Consegna
Riscrivi per favore il brano della recensione partendo da "Secondo voi, se" e proseguendo fino a "da amare incondizionatamente!", mettendo "formazione" al posto di "band".

Testo mostrato
↓
Giuseppe Brugnano: voce
Mark Shores: chitarra
Alex Panza: chitarra
Sofia Shores: basso
Stefano Cavallotto: batteria
 

voto:

7,5
 

recensione

Secondo voi, se una band ha deciso di chiamarsi Walpurgis Night, cosa potrebbe suonare, se non un oscuro Heavy Metal di stampo ottantiano?
Certamente, riguardo questo particolare, la band torinese non transige, mescolando N.W.O.B.H.M., nello specifico di marca Maiden, con un alone (ed un vocalist!) totalmente mutuato ai Mercyful Fate medesimi, per chi scrive una dei cinque gruppi basilari da amare incondizionatamente!
Ecco quindi che, gioco forza, la My Graveyard si accaparra i servigi dei giovanotti “piemontesi”, (virgolette d’obbligo poiché sia il chitarrista Mark che sua sorella Sofia al basso, sono al 100% iberici!), già noti grazie ad un demo di cinque pezzi, registrato un anno or sono e dal quale vengono prelevate tre tracce per il debut album in questione.
Iniziando il racconto “Under The Moonlight”, rischierete che più di un brivido vi corra lungo la schiena, effetto provocato ad esempio dall’intro di “Castle Ghoul”, brano evocativo e spettrale, o ancora sarete stesi dalle rasoiate di “Laser Smash” e “The Assassin”, con stop ’n’ go da incubo più che da favola!
Ciò che balza subito all’orecchio, anche all’ascoltatore più superficiale, è il sopraffino gusto per le tetre melodie dell’accoppiata Mark/Alex, due asce che si scambiano colpi mortali per tutta la durata dei dieci pezzi, illuminati dagli insegnamenti delle più grandi chitarre gemelle del nostro ambito, vedi Shermann/Denner, Tipton/Downing e naturalmente gli arcinoti Murray/Smith.
Non voglio togliere nulla nemmeno alla sezione ritmica, dato che le pulsazioni distorte di Sofia sono indispensabili tanto quanto il dinamico drumming di Stefano Cavallotto, formando così un quartetto strumentale affiatatissimo ed assolutamente compatto in un sound che guarda ovviamente al (glorioso!) passato dell’ H.M. ma che, già dal primo lavoro, spicca per personalità.
↑
Dati forniti
↓
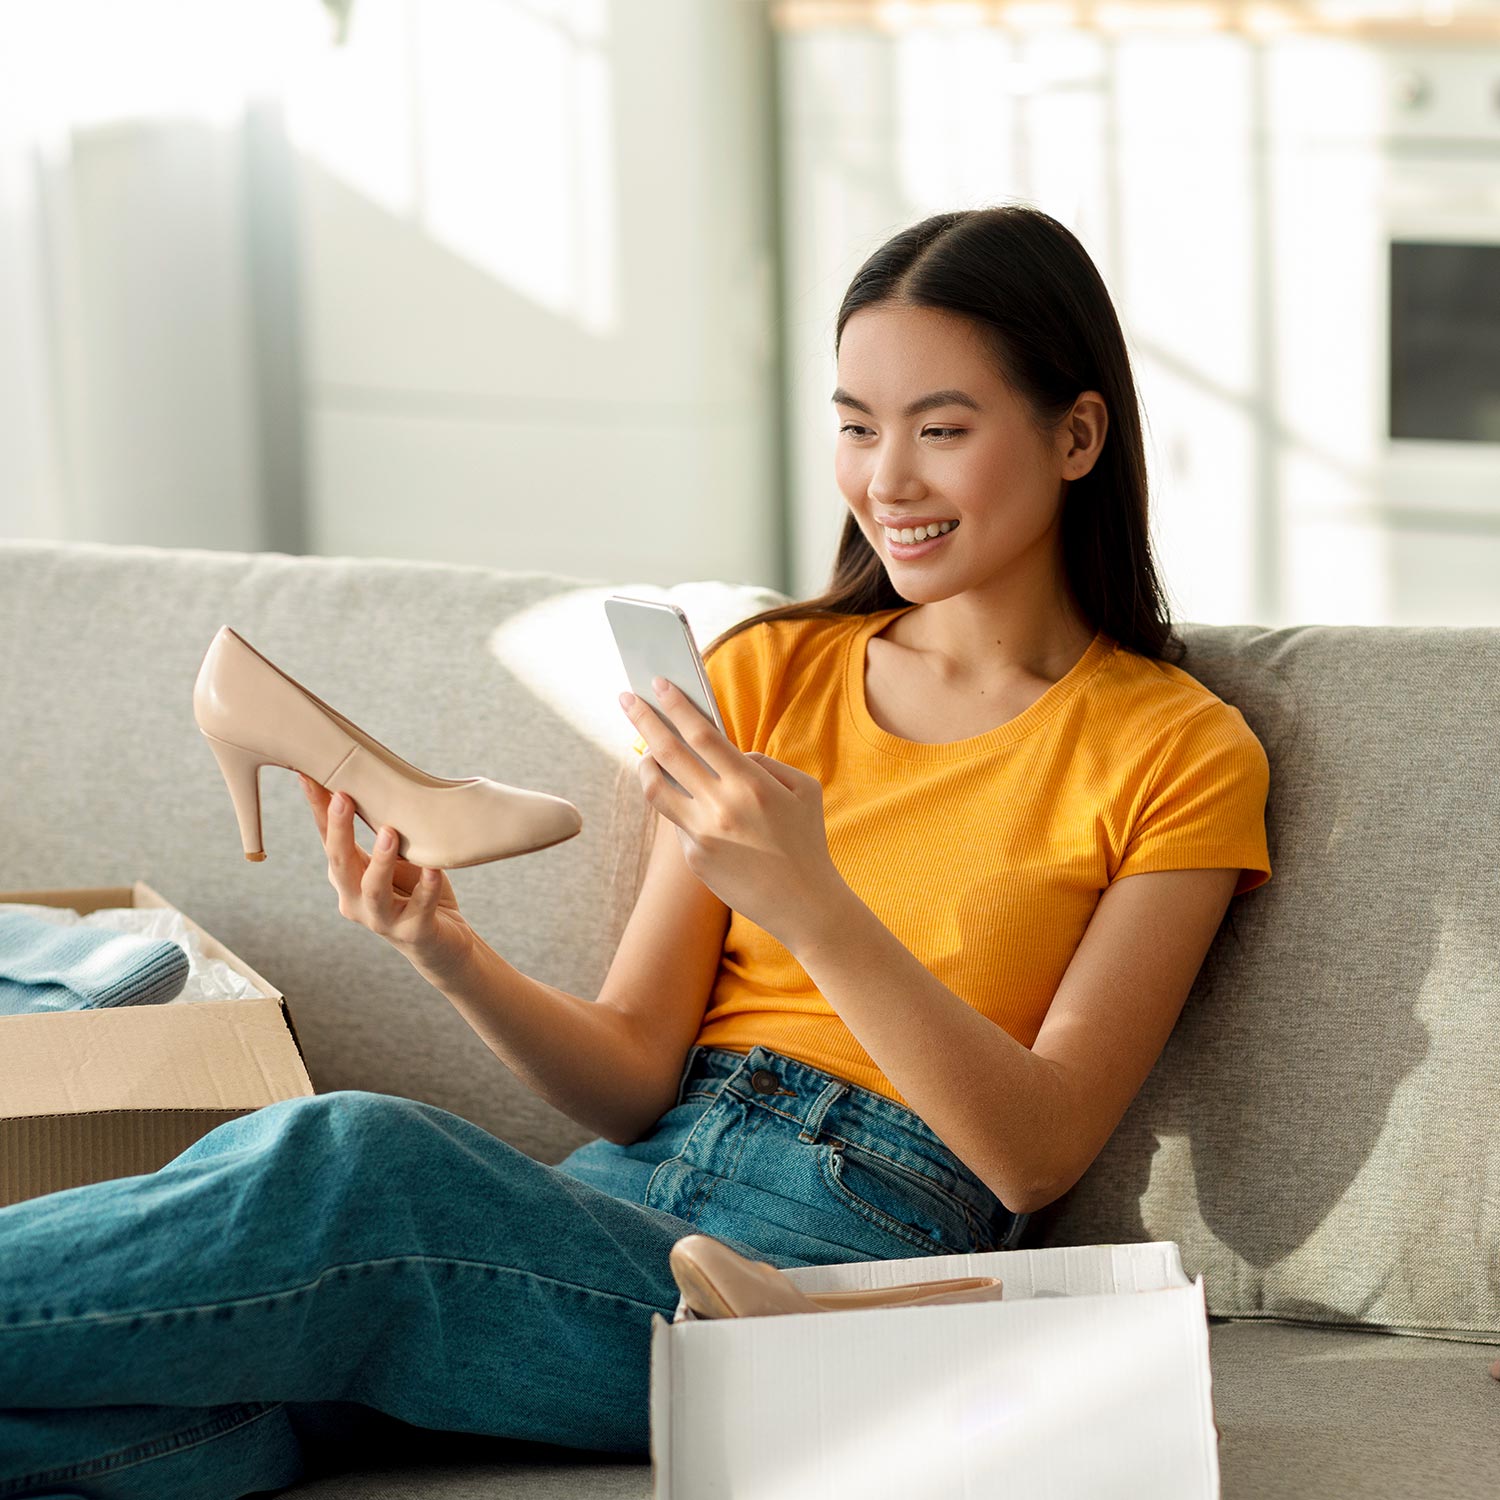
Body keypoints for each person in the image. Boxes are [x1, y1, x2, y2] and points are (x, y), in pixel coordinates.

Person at [0, 204, 1285, 1499]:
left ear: (1077, 434)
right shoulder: (771, 673)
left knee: (347, 1161)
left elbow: (1036, 1151)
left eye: (940, 430)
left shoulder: (1179, 750)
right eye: (854, 424)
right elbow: (631, 1071)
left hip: (827, 1272)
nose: (885, 479)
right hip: (613, 1202)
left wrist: (811, 900)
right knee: (200, 1420)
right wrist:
↑
Risultato
Secondo voi, se una formazione ha deciso di chiamarsi Walpurgis Night, cosa potrebbe suonare, se non un oscuro Heavy Metal di stampo ottantiano?
Certamente, riguardo questo particolare, la formazione torinese non transige, mescolando N.W.O.B.H.M., nello specifico di marca Maiden, con un alone (ed un vocalist!) totalmente mutuato ai Mercyful Fate medesimi, per chi scrive una dei cinque gruppi basilari da amare incondizionatamente!